One last point to note is that we can pass standard output to system utilities that require filenames as "-":
$ cat package.tar.gz | gzip -d | tar tvf -
Here the output of the gzip -d command is used as the input file to the tar command.
|1.8 Controlling processes associated with the current shell|
Most shells provide sophisticated job control facilities that let you control many running jobs (i.e. processes) at the same time. This is useful if, for example, you are editing a text file and want ot interrupt your editing to do something else. With job control, you can suspend the editor, go back to the shell prompt, and start work on something else. When you are finished, you can switch back to the editor and continue as if you hadn't left.
Jobs can either be in the foreground or the background. There can be only one job in the foreground at any time. The foreground job has control of the shell with which you interact - it receives input from the keyboard and sends output to the screen. Jobs in the background do not receive input from the terminal, generally running along quietly without the need for interaction (and drawing it to your attention if they do).
The foreground job may be suspended, i.e. temporarily stopped, by pressing the Ctrl-Z key. A suspended job can be made to continue running in the foreground or background as needed by typing "fg" or "bg" respectively. Note that suspending a job is very different from interrupting a job (by pressing the interrupt key, usually Ctrl-C); interrupted jobs are killed off permanently and cannot be resumed.
Background jobs can also be run directly from the command line, by appending a '&' character to the command line. For example:
$ find / -print 1>output 2>errors &
Here the  returned by the shell represents the job number of the background process, and the 27501 is the PID of the process. To see a list of all the jobs associated with the current shell, type jobs:
+ Running find / -print 1>output 2>errors &
Note that if you have more than one job you can refer to the job as %n where n is the job number. So for example fg %3 resumes job number 3 in the foreground.

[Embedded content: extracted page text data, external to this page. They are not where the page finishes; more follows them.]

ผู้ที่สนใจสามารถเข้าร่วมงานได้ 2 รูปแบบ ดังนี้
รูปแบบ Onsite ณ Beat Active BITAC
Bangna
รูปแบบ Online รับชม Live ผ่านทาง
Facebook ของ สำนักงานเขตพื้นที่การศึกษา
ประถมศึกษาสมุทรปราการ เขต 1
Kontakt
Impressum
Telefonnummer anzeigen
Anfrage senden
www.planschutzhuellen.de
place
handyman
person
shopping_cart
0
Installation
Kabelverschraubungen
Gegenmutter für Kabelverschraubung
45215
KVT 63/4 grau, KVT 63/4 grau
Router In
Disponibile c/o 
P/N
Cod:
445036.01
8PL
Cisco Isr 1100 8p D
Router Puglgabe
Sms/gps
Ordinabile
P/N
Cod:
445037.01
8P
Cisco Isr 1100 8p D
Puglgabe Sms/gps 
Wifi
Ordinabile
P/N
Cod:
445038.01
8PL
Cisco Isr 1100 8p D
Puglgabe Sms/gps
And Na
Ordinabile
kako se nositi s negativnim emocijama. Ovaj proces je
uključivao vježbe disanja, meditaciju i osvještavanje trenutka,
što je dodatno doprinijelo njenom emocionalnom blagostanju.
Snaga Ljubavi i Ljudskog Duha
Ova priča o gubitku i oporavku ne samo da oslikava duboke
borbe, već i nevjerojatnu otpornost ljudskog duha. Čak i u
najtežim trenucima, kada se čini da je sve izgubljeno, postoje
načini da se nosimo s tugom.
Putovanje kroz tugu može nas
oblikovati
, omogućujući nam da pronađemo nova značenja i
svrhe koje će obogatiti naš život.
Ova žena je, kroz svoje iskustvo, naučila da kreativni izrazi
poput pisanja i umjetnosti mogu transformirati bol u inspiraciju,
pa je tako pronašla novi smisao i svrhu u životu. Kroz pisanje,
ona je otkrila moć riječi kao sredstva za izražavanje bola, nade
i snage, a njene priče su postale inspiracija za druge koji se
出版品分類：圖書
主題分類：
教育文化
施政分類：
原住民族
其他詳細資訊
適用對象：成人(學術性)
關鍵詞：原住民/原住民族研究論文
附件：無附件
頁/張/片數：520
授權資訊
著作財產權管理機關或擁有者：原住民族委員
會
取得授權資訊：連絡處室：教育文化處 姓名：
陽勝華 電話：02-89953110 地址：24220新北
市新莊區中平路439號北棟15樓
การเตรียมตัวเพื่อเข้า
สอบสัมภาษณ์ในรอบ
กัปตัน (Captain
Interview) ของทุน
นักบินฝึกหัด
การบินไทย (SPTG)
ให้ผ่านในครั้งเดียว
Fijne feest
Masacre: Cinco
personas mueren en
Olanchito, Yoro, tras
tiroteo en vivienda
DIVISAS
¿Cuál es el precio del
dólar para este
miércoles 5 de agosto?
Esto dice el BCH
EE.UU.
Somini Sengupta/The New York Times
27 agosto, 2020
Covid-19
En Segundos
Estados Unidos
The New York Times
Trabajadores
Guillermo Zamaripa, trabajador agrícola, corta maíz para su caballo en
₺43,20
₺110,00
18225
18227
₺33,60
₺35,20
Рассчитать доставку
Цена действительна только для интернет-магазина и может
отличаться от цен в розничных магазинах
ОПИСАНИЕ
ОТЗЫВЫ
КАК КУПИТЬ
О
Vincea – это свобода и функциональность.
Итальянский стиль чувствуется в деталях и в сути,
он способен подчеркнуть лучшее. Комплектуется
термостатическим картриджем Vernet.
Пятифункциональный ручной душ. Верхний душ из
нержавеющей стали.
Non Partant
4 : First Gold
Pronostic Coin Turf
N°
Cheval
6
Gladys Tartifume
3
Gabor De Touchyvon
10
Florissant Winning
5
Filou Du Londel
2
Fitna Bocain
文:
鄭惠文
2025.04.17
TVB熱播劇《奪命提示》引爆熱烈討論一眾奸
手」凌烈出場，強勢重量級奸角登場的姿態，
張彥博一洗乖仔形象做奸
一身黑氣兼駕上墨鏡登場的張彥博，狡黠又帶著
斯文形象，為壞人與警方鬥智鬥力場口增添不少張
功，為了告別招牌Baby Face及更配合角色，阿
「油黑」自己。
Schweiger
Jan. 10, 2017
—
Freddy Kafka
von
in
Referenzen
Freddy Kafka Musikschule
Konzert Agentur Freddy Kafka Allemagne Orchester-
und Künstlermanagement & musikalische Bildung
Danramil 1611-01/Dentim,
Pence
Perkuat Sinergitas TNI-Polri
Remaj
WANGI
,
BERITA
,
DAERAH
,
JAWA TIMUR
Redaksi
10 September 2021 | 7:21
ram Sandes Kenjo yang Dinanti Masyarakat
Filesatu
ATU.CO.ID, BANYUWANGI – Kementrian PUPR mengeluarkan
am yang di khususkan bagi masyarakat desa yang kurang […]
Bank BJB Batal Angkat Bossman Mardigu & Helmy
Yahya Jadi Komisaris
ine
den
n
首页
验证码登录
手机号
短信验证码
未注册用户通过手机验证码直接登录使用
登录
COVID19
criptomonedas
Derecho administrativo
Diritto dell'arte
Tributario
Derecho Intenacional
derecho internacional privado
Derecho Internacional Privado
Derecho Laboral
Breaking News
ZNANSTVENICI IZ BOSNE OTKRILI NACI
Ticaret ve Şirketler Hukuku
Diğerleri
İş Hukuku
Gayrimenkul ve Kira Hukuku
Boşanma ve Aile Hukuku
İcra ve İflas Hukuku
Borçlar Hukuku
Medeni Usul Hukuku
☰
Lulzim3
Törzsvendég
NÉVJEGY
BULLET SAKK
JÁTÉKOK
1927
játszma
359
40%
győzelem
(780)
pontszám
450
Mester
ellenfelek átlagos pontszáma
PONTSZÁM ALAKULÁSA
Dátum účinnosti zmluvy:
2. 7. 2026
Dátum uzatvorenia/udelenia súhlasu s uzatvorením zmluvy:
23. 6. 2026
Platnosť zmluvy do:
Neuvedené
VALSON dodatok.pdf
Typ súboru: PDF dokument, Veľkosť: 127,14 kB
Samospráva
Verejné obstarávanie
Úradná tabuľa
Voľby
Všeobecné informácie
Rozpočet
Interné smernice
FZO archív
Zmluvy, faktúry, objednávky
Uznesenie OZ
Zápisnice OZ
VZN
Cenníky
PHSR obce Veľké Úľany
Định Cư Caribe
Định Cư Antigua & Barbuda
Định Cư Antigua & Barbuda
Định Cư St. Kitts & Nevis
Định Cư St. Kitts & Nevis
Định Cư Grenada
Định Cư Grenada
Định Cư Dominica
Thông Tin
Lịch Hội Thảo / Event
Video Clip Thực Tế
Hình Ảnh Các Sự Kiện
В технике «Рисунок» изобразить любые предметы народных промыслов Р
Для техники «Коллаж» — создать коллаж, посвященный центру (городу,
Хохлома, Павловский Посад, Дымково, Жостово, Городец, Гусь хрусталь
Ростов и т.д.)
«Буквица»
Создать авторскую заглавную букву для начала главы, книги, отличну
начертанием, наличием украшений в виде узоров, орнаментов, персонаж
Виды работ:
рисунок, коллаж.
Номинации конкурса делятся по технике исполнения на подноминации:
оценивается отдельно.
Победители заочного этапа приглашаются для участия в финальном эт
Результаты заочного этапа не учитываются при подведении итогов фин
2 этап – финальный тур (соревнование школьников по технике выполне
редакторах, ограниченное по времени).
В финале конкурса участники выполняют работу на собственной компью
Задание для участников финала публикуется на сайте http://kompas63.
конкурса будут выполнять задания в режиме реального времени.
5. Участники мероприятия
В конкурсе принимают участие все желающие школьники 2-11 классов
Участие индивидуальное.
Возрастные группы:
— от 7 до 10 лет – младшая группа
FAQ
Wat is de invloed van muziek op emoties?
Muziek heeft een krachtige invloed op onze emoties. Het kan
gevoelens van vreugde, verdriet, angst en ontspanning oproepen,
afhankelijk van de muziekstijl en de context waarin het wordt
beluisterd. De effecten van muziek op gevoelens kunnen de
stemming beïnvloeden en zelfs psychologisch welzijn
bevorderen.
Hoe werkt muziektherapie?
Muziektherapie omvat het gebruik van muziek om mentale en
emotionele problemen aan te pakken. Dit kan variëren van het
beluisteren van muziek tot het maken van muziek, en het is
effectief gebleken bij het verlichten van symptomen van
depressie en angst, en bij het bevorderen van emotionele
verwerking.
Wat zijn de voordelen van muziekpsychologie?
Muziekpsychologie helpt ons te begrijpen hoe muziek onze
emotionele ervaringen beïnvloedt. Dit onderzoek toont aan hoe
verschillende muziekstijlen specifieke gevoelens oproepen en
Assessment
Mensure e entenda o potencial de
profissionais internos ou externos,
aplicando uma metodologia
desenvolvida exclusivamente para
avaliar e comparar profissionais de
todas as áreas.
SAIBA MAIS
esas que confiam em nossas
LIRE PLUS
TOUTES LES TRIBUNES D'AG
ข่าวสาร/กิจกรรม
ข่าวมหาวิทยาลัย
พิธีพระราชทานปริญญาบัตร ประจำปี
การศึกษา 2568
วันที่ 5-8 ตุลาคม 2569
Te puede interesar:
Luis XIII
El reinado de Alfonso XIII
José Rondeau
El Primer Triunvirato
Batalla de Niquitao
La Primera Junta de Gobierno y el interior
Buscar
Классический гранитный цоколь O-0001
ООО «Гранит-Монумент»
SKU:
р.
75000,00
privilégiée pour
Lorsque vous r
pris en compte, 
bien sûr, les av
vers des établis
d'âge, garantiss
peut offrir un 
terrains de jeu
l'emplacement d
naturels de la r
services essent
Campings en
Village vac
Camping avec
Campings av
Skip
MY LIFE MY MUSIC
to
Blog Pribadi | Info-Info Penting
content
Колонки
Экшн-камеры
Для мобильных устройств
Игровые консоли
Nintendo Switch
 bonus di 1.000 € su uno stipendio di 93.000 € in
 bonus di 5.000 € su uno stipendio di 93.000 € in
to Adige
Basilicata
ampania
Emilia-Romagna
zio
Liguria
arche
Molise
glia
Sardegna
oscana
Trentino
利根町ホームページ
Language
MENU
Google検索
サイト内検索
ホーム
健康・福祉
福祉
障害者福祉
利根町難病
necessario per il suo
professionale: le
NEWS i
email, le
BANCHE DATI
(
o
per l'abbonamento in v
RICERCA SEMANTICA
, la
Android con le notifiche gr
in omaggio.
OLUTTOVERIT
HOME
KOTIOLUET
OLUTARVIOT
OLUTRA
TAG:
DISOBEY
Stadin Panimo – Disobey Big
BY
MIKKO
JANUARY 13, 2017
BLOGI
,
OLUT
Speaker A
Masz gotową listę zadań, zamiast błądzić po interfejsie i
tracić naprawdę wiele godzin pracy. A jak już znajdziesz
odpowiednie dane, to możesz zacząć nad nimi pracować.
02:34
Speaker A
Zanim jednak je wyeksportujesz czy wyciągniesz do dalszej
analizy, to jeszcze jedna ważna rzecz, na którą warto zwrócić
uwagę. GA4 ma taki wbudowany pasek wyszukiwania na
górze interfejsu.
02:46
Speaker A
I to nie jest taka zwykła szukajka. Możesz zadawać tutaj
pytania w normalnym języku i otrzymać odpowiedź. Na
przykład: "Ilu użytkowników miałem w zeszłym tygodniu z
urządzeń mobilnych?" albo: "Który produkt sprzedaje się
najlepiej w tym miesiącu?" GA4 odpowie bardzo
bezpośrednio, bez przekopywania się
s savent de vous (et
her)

To find out the process ID's of the underlying processes associated with the shell and its jobs, use ps (process show):
PID TTY TIME CMD
17717 pts/10 00:00:00 bash
27501 pts/10 00:00:01 find
27502 pts/10 00:00:00 ps
So here the PID of the shell (bash) is 17717, the PID of find is 27501 and the PID of ps is 27502.
To terminate a process or job abrubtly, use the kill command. kill allows jobs to referred to in two ways - by their PID or by their job number. So
$ kill %1
$ kill 27501
would terminate the find process. Actually kill only sends the process a signal requesting it shutdown and exit gracefully (the SIGTERM signal), so this may not always work. To force a process to terminate abruptly (and with a higher probability of sucess), use a -9 option (the SIGKILL signal):
$ kill -9 27501
kill can be used to send many other types of signals to running processes. For example a -19 option (SIGSTOP) will suspend a running process. To see a list of such signals, run kill -l.
|1.9 Controlling other processes|
You can also use ps to show all processes running on the machine (not just the processes in your current shell):
$ ps -fae(or ps -aux on BSD machines)
ps -aeH displays a full process hierarchy (including the init process).
Many UNIX versions have a system utility called top that provides an interactive way to monitor system activity. Detailed statistics about currently running processes are displayed and constantly refreshed. Processes are displayed in order of CPU utilization. Useful keys in top are:
s - set update frequency k - kill process (by PID)
u - display processes of one user q - quit
On some systems, the utility w is a non-interactive substitute for top.
One other useful process control utility that can be found on most UNIX systems is the killall command. You can use killall to kill processes by name instead of PID or job number. So another way to kill off our background find process (along with any another find processes we are running) would be:
$ killall find
+ Terminated find / -print 1>output 2>errors
Note that, for obvious security reasons, you can only kill processes that belong to you (unless you are the superuser).